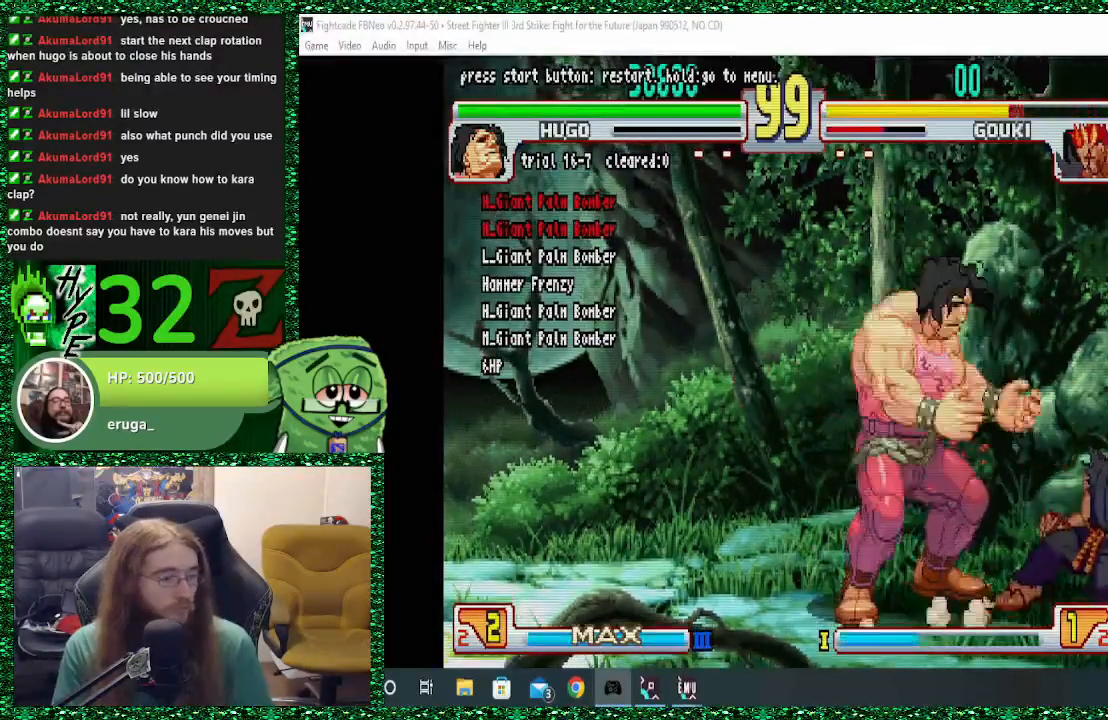
{"dt_ms": 500, "buttons": [], "left_stick": "left", "events": [[167, "left_stick", "right"], [367, "left_stick", "down"], [467, "left_stick", "left"]]}
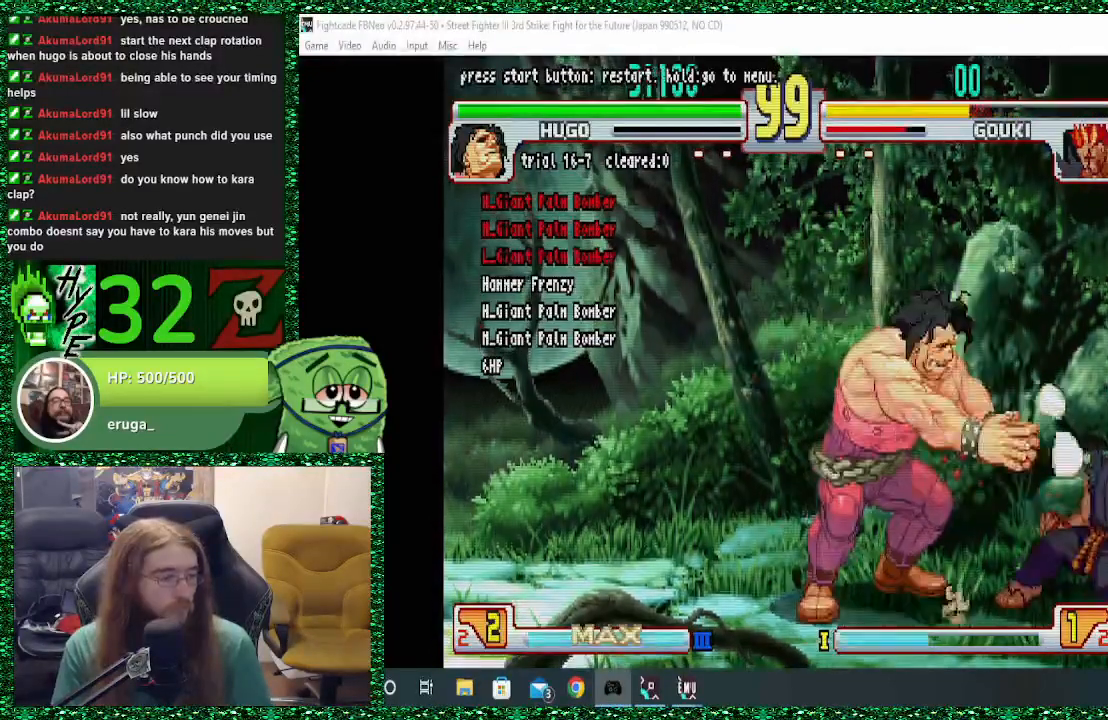
{"dt_ms": 500, "buttons": [], "left_stick": "right", "events": [[133, "left_stick", "down"], [233, "left_stick", "right"]]}
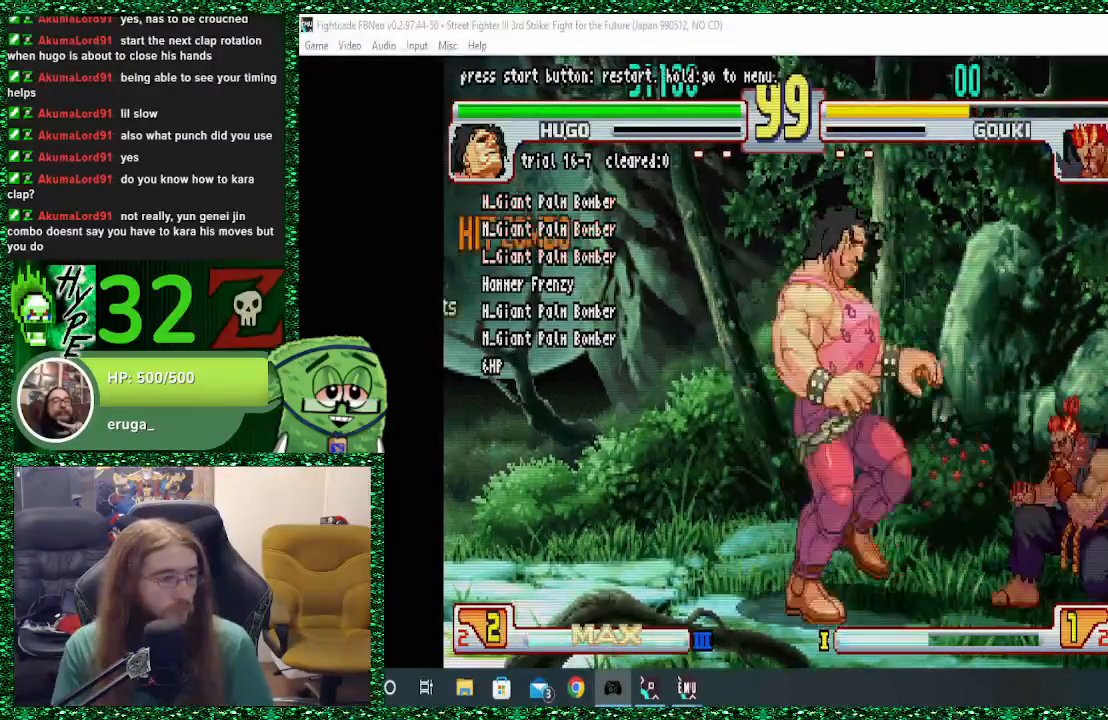
{"dt_ms": 500, "buttons": [], "left_stick": "right", "events": []}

----------------

▶ Task prompt: Copy the material exactly as written and leave every picture behind.

▶ Answer box:
{"dt_ms": 500, "buttons": [], "left_stick": "left", "events": [[167, "left_stick", "right"], [367, "left_stick", "down"], [467, "left_stick", "left"]]}
{"dt_ms": 500, "buttons": [], "left_stick": "right", "events": [[133, "left_stick", "down"], [233, "left_stick", "right"]]}
{"dt_ms": 500, "buttons": [], "left_stick": "right", "events": []}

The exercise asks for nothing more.